Drs. Atang Abd. Hakim, MA, Dr. Jaih Mubarok, Metodologi Studi Islam, Bandung:

PT Remaja Rosdakarya, 2008, cet. Kesepuluh, hal. 55

http://makalah88.blogspot.com/2012/01/penelitian-agama-dan-model-modelnya.html

Cik Hasan Bisri (Reproducer). 2000. Abstracts of Dissertation and Theses on Islamic

Subjects. Bandung: Research Center of State Institute for Islamic Studies, Sunan

Gunung Djati Bandung.

Davis, Kingsley dan Blak, Judith. 1978. “Struktur Sosial dan Fertilitas: Suatu

Kerangka Analitis” dalam Masri Singarimbun (Editor), Kependudukan: Liku-liku

Penurunan Kelahiran, Cetakan Pertama. Jakarta: Lembaga Penelitian Pendidikan dan

Penerangan Ekonomi dan Sosial.

Mastuhu dan Deden Ridwan (Editor). 1998. Tradisi Baru Penelitian Agama Islam:

Tinjauan Antardisiplin Ilmu, Cetakan Pertama. Bandung: Nuansa dan Pusjarlit.
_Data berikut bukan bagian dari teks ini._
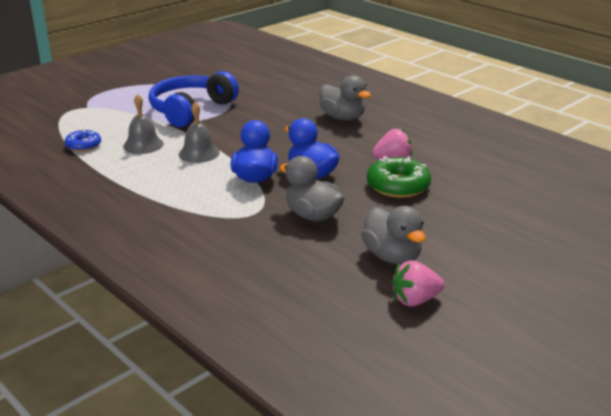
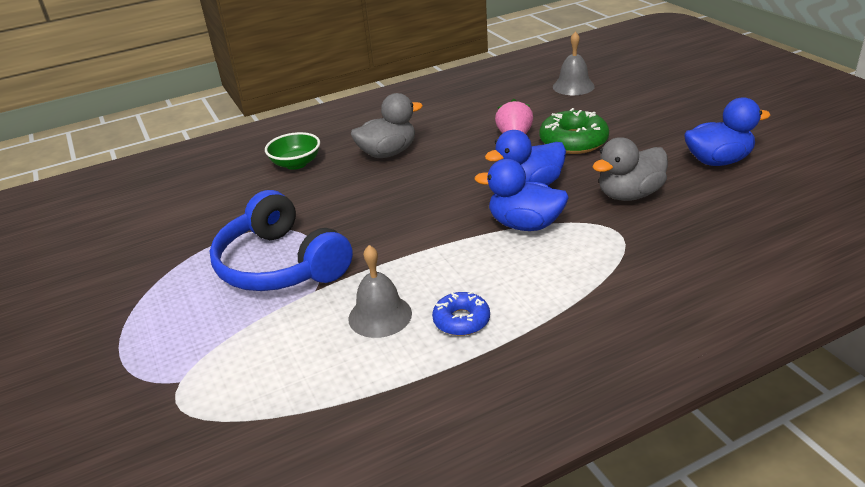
camera: 70 degrees left, 5 degrees up
blue donut [65,129,101,152] -> blue donut moved to [432,292,490,336]
grey bell [179,102,220,163] -> grey bell moved to [553,32,595,95]
grey duck [361,206,426,264] -> blue duck [684,97,771,166]
pink strawberry [391,260,445,307] -> none
none -> green bowl [265,132,320,170]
Muhamamad Atho Mudzhar. 1993. Fatwa-fatwa Majelis Ulama Indonesia: Sebuah

Studi tentang Pemikiran Hukum Islam di Indonesia 1975-1988 (Edisi Dwibahasa).

Jakarta: Indonesian Netherlands Coorporation in Islamic Studies.

Mukti Ali, A. 1980. “Penelitian Agama di Indonesia”, dalam Muljanto Sumardi

(Editor), Metodologi Penelitian Agama: Masalah dan Pemikiran, hlm. 18-27.

Jakarta: Pusat Pengkajian Masalah Keagamaan dan Kemasyarakatan.